* [PROBLEM DETAILS] What is this sentence from the stream API page below in Spanish: "Response body text or location header gives you the queue id."

* [SELECTION]
◇ ◇ ◇
Download delimited example delimited.csv

import json
import requests

headers = {'Content-Type': 'application/json'}

with open('delimited.csv', mode='rt', encoding='utf-8') as f:
    data = f.read()

payload = {
    "data": data,
    "dataformat": {
        "format": "delimited",
        "fields": {
            "timestamp": [1, 99],
            "longitude": [4, 99],
            "latitude": [3, 99],
            "device_id": [2, 99]
        }
    },
    "delimiter": ",",
    "quotechar": '"',
    "timeformat": "iso",
    "batch_id": "batch-1"
}

api_url = 'http://<server public ip>/stream'

r = requests.post(api_url, data=json.dumps(payload), headers=headers)
>>> print(r.status_code)
202
>>> print(r.text)
{
   "queue_id": "9de1a91e-6c94-46a4-88fa-ceca3b0b0a9c_35b82dcb-ef04-48f2-bc28-e4e12fb51c59",
   "status": 202
}
>>> print(r.headers['location'])
http://<server public ip>/stream/queue/9de1a91e-6c94-46a4-88fa-ceca3b0b0a9c_35b82dcb-ef04-48f2-bc28-e4e12fb51c59
  • Sucessful POST returns HTTP 202 Accepted as response code.

  • Response body text or location header gives you the queue id.

  • Queued message is processed after a delay of 15 mins or so. See Debounce

  • You can check status of message in queue using GET /stream/queue/<queue_id>

Depending on Debounce and number of records in the queue, it may take 15-30 minutes or more for the records to be parsed, cleaned and geocoded. You can then download the cleaned records as geosptial timeeries data using any of the API methods below:

1.Processed stream as a geospatial timeseries json using GET /stream

import json
import requests

batch_id = requests.get('http://<public server IP>/stream/queue/9de1a91e-6c94-46a4-88fa-ceca3b0b0a9c_35b82dcb-ef04-48f2-bc28-e4e12fb51c59').json()['batch_id']

params = {'batch_id': batch_id}

r = requests.get('http://<public server IP>/stream', params=params)
◇ ◇ ◇
* [MATERIAL SUPPLIED]

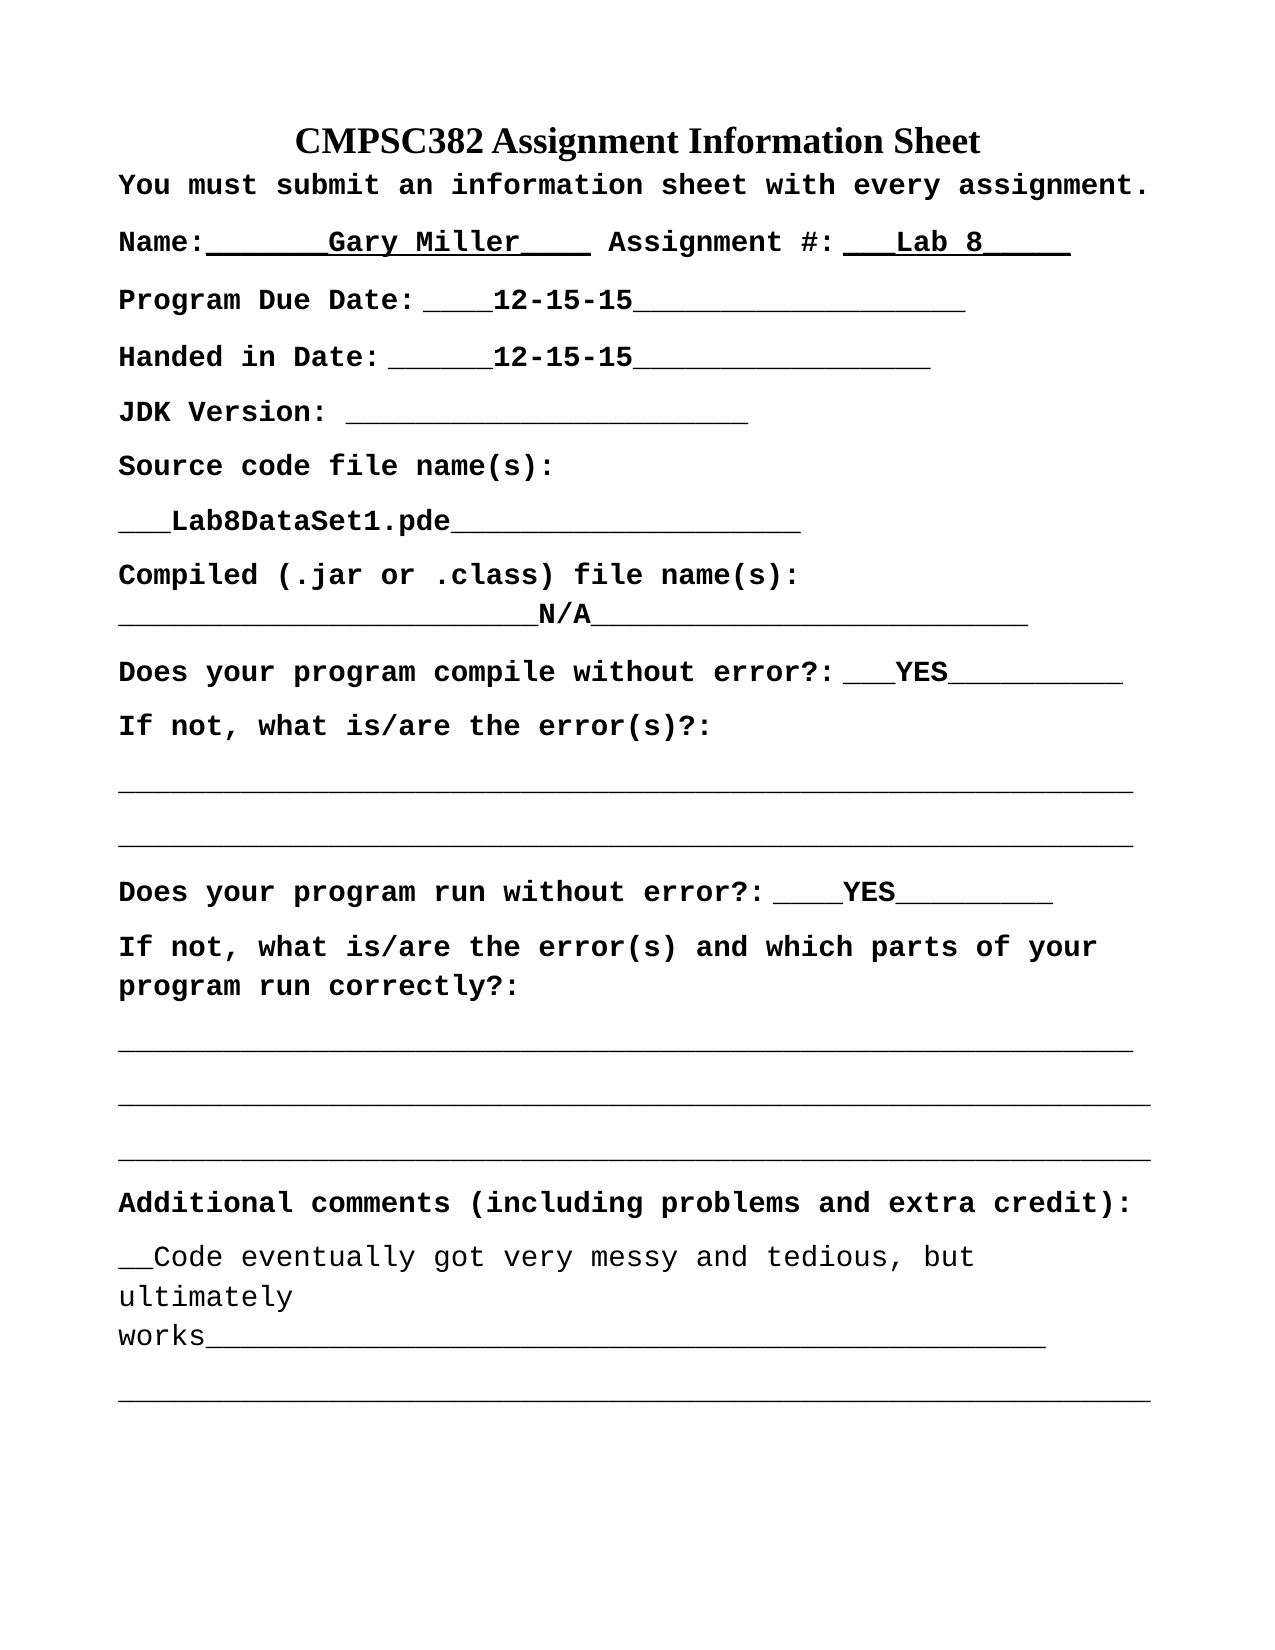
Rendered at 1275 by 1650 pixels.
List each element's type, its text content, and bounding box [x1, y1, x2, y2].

text Does your program compile without error?: ___YES__________ [118, 654, 1157, 690]
text Compiled (.jar or .class) file name(s): ________________________N/A_________________________ [118, 560, 1157, 632]
text JDK Version: _______________________ [118, 397, 1157, 430]
text __________________________________________________________ [118, 820, 1157, 853]
text Name:_______Gary Miller____ Assignment #: ___Lab 8_____ [118, 224, 1157, 260]
text Program Due Date: ____12-15-15___________________ [118, 282, 1157, 318]
text Does your program run without error?: ____YES_________ [118, 874, 1157, 910]
text You must submit an information sheet with every assignment. [118, 170, 1157, 203]
text Source code file name(s): [118, 452, 1157, 484]
text __________________________________________________________ [118, 1026, 1157, 1058]
text ___Lab8DataSet1.pde____________________ [118, 506, 1157, 539]
text CMPSC382 Assignment Information Sheet [118, 118, 1157, 161]
text __________________________________________________________ [118, 766, 1157, 799]
text Handed in Date: ______12-15-15_________________ [118, 339, 1157, 376]
text ___________________________________________________________ [118, 1080, 1157, 1113]
text If not, what is/are the error(s)?: [118, 711, 1157, 744]
text ___________________________________________________________ [118, 1134, 1157, 1167]
text ___________________________________________________________ [118, 1376, 1157, 1408]
text If not, what is/are the error(s) and which parts of your program run correctly?: [118, 932, 1157, 1004]
text Additional comments (including problems and extra credit): [118, 1188, 1157, 1221]
text __Code eventually got very messy and tedious, but ultimately works________________________________________________ [118, 1242, 1157, 1354]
◇ ◇ ◇
* [ANSWER TO THE PROBLEM] El texto del cuerpo de la respuesta o el encabezado location le proporciona el ID de la cola.